Goal of the exercise
Copy the stretch of the material below verbatim, from the line containing "- To learn code-level" through the end of the material.
(Supplied records Opens)
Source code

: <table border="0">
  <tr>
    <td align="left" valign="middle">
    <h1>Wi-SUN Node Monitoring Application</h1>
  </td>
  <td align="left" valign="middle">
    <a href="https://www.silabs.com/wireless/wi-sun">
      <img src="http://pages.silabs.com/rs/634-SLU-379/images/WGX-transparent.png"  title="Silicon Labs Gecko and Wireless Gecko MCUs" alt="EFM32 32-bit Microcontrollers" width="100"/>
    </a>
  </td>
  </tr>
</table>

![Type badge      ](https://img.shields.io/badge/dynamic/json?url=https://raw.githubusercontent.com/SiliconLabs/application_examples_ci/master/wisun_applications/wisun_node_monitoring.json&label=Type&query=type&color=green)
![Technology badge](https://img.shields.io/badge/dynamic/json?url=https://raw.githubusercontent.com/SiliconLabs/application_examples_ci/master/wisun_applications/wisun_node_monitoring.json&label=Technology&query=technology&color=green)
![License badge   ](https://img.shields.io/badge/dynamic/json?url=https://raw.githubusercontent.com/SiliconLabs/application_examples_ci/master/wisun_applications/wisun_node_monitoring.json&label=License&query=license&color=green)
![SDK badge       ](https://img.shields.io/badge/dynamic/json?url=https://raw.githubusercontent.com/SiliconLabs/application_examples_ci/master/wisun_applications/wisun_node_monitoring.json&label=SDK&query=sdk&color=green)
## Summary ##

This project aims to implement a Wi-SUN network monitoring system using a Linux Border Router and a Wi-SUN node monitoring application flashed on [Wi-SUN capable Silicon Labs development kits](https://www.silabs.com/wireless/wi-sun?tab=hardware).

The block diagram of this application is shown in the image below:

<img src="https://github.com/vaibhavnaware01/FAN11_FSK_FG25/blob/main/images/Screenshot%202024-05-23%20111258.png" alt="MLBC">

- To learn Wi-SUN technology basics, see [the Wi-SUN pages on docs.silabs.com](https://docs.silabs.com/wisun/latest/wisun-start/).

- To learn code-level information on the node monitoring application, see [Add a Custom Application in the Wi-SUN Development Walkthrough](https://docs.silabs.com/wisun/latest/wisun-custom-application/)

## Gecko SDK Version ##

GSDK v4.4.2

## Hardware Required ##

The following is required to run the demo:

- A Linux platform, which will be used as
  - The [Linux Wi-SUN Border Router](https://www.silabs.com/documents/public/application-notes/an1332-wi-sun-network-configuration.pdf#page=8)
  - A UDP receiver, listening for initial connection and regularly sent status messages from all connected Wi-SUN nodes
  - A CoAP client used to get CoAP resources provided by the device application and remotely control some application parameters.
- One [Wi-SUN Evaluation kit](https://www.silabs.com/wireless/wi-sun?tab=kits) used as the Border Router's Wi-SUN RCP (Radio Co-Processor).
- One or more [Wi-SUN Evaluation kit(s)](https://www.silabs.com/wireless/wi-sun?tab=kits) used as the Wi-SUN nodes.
(Supplied records Closes)
Task result
- To learn code-level information on the node monitoring application, see [Add a Custom Application in the Wi-SUN Development Walkthrough](https://docs.silabs.com/wisun/latest/wisun-custom-application/)

## Gecko SDK Version ##

GSDK v4.4.2

## Hardware Required ##

The following is required to run the demo:

- A Linux platform, which will be used as
  - The [Linux Wi-SUN Border Router](https://www.silabs.com/documents/public/application-notes/an1332-wi-sun-network-configuration.pdf#page=8)
  - A UDP receiver, listening for initial connection and regularly sent status messages from all connected Wi-SUN nodes
  - A CoAP client used to get CoAP resources provided by the device application and remotely control some application parameters.
- One [Wi-SUN Evaluation kit](https://www.silabs.com/wireless/wi-sun?tab=kits) used as the Border Router's Wi-SUN RCP (Radio Co-Processor).
- One or more [Wi-SUN Evaluation kit(s)](https://www.silabs.com/wireless/wi-sun?tab=kits) used as the Wi-SUN nodes.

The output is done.